Source information:

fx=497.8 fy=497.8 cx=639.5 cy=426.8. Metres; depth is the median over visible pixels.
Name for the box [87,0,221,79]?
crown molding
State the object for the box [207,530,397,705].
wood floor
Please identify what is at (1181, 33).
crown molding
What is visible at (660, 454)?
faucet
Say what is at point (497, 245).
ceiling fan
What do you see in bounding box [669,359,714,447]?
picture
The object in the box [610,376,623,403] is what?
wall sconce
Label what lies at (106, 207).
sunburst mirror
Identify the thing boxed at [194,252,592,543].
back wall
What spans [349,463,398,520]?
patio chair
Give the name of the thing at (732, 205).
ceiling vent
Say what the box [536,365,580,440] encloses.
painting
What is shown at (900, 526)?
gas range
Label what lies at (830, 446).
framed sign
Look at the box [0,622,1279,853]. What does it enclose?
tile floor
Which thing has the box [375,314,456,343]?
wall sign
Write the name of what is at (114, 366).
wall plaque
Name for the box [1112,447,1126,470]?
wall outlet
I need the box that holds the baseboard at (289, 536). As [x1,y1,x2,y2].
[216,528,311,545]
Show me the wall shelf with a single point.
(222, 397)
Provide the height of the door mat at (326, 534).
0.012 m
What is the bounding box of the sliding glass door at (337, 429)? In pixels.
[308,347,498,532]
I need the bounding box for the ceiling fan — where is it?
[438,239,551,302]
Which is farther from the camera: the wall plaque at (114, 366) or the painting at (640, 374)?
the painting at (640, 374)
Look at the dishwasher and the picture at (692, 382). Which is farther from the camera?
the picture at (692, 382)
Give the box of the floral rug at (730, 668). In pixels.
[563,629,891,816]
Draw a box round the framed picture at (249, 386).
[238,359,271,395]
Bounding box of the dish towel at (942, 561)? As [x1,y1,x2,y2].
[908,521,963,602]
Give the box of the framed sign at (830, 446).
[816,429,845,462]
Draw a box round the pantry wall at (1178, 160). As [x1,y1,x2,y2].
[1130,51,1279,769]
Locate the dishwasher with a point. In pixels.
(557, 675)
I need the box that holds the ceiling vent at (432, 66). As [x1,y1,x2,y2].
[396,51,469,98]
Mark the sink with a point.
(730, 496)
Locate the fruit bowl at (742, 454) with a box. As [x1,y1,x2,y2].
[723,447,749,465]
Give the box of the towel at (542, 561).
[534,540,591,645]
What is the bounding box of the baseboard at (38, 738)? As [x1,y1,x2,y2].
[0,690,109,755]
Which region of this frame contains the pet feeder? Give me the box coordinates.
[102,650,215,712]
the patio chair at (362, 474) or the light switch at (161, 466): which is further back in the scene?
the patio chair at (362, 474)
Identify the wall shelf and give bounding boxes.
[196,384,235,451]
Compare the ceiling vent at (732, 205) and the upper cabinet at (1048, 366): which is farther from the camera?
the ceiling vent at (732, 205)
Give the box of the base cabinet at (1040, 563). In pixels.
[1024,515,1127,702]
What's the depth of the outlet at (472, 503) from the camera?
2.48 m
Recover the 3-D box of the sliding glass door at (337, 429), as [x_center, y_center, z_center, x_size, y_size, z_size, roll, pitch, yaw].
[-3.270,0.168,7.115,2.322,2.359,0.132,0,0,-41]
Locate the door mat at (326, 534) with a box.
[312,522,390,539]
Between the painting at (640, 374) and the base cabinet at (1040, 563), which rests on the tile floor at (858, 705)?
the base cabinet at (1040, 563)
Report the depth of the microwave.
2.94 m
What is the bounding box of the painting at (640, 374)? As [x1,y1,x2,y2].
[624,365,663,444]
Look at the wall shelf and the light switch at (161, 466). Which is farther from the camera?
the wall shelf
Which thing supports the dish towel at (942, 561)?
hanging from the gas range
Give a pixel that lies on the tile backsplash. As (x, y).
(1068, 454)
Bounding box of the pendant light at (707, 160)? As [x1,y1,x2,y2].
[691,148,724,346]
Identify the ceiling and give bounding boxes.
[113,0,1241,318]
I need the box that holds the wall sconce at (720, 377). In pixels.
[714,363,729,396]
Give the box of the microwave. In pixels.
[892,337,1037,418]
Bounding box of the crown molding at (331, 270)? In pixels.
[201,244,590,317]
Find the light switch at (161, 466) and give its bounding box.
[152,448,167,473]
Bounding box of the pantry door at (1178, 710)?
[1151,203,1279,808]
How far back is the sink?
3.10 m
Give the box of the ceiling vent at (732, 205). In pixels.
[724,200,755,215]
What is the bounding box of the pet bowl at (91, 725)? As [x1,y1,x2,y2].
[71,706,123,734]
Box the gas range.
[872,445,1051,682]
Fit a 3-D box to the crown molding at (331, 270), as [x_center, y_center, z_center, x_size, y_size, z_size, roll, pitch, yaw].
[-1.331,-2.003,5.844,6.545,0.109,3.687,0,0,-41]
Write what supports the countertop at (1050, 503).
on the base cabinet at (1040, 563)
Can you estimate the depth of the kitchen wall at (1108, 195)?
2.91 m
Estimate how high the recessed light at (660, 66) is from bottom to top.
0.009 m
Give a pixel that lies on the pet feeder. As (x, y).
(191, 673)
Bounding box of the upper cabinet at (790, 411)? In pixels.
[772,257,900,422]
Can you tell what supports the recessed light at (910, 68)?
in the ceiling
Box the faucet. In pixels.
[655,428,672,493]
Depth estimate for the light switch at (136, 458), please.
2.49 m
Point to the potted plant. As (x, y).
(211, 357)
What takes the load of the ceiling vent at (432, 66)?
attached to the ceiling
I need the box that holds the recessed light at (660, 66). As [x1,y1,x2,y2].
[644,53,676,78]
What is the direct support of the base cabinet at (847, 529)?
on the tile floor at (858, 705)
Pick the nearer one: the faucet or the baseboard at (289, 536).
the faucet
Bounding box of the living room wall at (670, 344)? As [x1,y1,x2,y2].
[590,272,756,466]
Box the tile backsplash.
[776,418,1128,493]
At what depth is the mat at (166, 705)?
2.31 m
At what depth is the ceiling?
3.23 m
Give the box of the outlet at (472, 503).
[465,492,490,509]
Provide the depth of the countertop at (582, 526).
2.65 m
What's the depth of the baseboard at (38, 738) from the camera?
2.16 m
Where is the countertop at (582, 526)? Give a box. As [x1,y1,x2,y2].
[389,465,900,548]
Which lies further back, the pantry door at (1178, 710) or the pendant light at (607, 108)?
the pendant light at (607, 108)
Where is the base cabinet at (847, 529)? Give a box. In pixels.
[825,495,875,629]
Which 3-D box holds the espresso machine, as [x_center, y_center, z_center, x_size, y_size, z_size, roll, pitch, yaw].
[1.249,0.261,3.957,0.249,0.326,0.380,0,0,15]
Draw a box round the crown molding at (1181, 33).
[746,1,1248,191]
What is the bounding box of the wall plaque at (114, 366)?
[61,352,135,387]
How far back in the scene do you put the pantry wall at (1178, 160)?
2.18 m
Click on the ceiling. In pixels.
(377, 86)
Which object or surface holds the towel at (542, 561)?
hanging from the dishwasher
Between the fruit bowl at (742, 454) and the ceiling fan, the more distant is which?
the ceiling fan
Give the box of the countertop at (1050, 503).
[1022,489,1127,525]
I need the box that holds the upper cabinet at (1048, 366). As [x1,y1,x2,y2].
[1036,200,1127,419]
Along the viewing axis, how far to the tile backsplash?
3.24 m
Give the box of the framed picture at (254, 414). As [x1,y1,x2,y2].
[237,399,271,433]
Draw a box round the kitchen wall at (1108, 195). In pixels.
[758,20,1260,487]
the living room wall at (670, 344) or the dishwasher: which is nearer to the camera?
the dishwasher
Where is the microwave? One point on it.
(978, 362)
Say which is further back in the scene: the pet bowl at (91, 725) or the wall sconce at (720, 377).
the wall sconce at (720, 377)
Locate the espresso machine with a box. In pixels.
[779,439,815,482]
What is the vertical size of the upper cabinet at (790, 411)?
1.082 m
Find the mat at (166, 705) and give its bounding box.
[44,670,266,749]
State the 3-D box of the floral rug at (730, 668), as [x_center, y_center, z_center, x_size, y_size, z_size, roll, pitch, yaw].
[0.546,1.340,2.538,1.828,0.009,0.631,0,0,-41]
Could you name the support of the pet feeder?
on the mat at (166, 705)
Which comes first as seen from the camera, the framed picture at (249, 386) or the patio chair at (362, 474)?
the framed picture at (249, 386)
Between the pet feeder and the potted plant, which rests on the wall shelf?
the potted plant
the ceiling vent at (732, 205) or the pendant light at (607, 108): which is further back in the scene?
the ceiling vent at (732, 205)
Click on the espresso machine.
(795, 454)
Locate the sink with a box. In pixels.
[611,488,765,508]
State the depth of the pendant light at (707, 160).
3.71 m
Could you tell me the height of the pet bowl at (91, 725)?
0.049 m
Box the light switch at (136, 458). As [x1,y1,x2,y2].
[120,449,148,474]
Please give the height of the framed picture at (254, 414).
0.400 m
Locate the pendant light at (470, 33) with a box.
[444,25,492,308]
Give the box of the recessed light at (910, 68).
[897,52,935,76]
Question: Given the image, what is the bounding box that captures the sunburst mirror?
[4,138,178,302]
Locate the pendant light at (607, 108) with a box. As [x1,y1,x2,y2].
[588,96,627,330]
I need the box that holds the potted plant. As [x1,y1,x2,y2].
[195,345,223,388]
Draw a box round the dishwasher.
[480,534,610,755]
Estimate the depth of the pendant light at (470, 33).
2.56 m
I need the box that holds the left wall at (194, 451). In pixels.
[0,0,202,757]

==

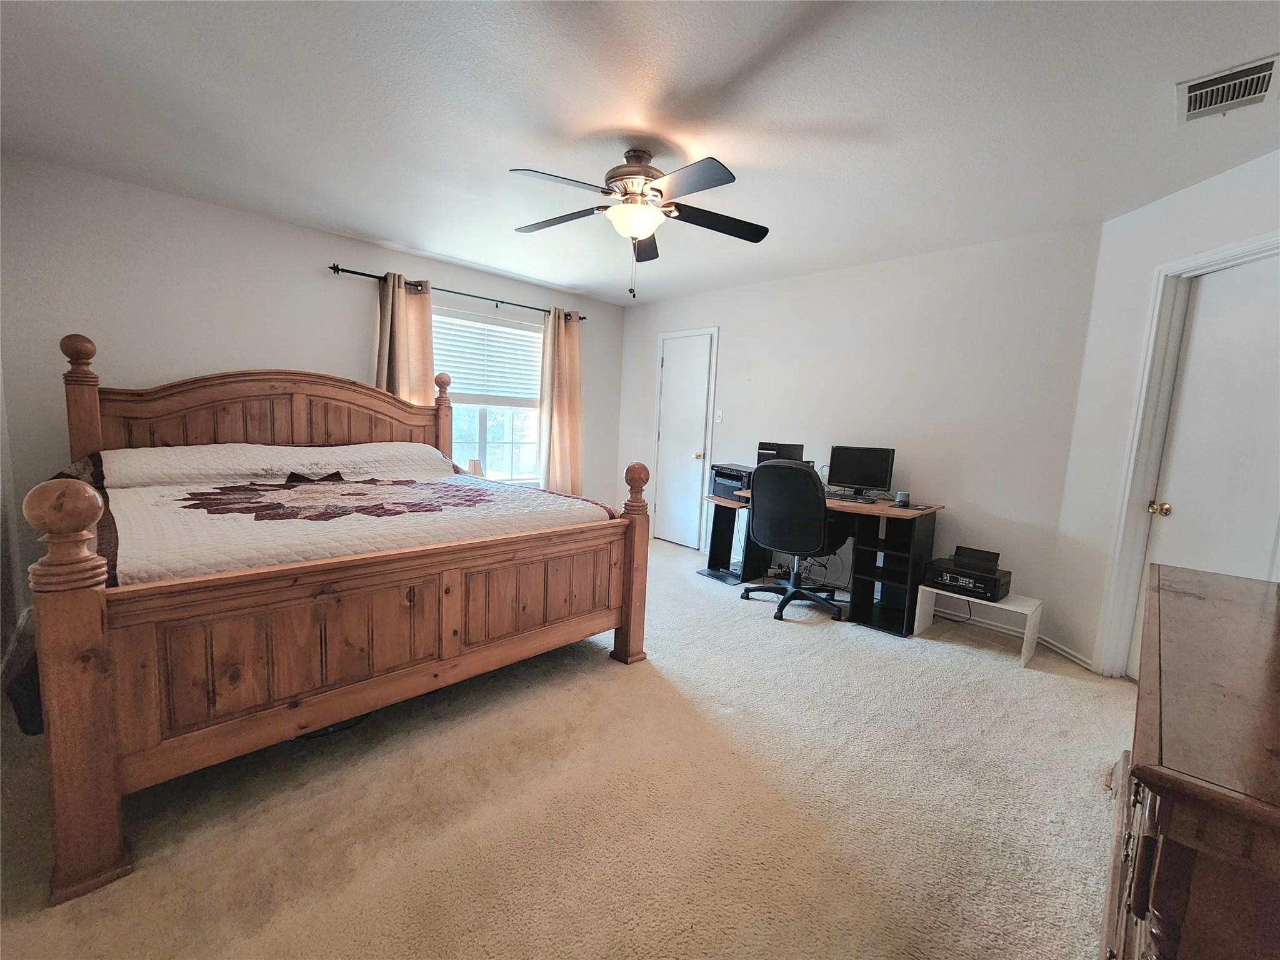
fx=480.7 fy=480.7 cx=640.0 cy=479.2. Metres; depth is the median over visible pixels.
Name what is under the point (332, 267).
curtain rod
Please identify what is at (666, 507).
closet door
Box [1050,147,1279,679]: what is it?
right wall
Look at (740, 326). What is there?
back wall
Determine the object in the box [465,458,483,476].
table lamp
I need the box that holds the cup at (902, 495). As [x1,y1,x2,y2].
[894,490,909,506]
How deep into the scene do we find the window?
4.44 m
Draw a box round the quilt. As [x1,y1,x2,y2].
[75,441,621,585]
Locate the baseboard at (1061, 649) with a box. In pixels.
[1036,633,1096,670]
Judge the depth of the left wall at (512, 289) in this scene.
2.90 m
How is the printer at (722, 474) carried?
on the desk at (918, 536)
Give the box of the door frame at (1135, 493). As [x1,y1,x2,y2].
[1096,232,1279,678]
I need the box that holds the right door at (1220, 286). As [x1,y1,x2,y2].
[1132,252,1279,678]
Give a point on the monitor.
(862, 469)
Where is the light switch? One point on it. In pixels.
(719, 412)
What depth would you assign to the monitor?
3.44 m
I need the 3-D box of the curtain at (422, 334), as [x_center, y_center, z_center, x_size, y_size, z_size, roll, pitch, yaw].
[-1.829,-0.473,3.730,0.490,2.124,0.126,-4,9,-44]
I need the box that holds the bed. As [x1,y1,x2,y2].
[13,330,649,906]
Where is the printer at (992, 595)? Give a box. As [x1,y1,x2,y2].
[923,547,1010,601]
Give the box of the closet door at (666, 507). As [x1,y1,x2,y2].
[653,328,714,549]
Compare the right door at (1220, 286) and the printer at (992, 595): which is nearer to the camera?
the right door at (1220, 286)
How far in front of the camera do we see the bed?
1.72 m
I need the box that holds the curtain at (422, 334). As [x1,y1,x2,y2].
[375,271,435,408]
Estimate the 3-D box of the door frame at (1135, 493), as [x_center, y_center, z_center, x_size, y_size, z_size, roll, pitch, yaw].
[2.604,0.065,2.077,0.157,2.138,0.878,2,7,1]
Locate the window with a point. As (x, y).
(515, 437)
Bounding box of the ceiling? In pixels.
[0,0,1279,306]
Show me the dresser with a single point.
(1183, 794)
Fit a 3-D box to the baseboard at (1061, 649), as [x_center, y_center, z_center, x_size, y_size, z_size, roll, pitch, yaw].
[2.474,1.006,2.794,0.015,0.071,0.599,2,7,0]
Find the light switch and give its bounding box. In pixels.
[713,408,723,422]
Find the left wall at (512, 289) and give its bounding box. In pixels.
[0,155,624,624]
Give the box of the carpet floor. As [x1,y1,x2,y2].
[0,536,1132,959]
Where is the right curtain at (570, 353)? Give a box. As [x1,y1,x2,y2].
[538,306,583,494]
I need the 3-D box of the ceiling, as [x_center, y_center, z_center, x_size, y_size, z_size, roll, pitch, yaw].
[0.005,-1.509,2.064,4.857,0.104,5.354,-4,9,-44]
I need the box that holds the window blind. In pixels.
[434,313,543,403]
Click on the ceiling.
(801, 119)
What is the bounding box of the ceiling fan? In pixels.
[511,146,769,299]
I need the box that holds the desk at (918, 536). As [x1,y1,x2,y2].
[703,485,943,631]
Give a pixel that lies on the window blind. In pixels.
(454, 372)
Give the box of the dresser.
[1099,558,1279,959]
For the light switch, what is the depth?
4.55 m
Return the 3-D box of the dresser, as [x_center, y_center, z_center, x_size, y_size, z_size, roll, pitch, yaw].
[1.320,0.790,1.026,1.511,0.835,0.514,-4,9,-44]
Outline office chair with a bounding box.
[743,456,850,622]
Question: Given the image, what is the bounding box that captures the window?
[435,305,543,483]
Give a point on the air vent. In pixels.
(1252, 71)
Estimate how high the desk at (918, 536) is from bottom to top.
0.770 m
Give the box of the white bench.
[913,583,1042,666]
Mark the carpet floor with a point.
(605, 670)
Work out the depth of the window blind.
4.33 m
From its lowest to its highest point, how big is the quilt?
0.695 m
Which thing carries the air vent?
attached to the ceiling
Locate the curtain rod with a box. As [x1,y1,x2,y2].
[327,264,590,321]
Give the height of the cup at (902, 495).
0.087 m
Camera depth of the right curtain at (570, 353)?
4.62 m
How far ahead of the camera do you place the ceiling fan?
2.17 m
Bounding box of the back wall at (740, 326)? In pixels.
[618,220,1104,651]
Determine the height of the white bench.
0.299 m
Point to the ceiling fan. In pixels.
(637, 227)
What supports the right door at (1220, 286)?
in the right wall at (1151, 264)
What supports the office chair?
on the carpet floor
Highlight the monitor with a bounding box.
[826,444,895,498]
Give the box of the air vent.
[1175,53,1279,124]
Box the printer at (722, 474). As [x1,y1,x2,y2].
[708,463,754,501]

--

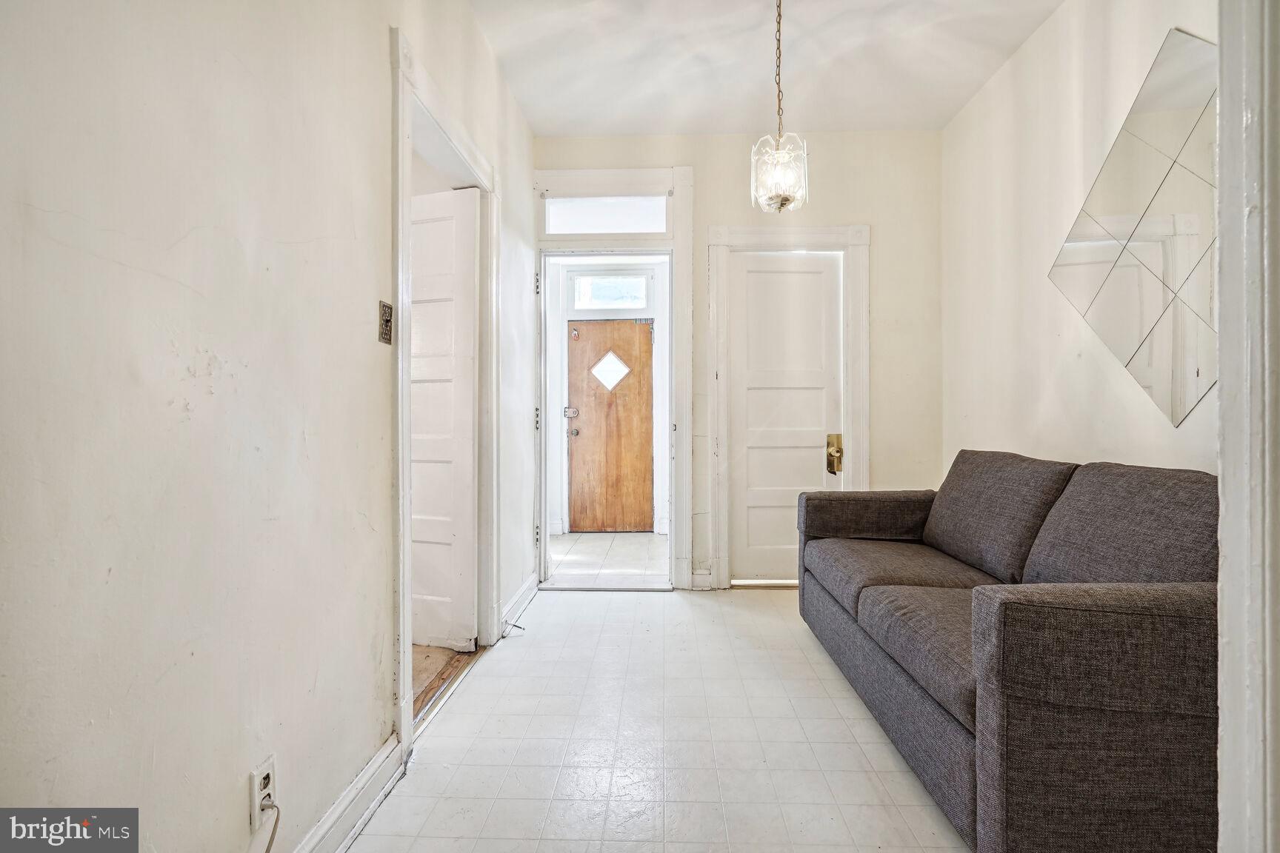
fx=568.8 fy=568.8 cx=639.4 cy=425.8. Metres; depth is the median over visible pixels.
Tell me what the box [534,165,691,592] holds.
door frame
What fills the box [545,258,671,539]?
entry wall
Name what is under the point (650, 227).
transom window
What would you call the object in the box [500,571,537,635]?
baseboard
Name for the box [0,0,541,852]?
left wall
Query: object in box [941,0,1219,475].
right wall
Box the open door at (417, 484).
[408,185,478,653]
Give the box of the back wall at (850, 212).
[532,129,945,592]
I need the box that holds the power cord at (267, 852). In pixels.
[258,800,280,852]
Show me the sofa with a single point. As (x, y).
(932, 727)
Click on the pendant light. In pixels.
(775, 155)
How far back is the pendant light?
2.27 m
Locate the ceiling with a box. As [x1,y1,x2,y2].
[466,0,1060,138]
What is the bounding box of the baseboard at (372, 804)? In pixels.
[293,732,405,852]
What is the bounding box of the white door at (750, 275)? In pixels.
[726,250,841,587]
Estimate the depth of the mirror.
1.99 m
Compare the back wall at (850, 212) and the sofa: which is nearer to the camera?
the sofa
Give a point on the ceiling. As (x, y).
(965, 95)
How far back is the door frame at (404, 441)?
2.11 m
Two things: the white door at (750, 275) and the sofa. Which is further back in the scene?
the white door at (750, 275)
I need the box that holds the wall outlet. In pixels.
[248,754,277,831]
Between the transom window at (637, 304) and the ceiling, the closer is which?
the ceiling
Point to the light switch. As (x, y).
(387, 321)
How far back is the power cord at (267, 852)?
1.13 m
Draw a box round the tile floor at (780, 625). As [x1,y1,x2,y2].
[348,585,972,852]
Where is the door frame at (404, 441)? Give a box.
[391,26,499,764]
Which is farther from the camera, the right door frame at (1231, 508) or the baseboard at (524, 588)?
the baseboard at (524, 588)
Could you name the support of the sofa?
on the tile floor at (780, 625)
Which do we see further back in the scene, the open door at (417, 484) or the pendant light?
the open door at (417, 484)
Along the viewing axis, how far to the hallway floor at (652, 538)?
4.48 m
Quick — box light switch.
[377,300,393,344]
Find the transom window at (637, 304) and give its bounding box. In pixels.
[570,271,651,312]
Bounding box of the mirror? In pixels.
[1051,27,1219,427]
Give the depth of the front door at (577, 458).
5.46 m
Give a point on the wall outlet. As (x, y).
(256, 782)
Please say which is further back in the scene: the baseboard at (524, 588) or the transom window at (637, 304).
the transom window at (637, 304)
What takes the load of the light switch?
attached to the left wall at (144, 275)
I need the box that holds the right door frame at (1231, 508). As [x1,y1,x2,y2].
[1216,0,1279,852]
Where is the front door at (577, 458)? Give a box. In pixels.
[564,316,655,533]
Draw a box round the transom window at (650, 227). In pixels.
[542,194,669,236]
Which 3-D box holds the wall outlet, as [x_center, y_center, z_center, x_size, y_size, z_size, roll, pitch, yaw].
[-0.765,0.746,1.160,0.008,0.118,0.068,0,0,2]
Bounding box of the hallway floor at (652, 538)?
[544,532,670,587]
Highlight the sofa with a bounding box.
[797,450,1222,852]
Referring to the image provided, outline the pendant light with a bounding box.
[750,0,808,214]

What you should do: Scan the material above. Copy each line that holds the word "Metres".

Output for this exercise:
fx=497.8 fy=497.8 cx=639.5 cy=426.8. Metres; depth is the median over visible pixels.
fx=480.7 fy=480.7 cx=640.0 cy=479.2. Metres; depth is the median over visible pixels.
fx=568.8 fy=568.8 cx=639.4 cy=425.8. Metres; depth is the median over visible pixels.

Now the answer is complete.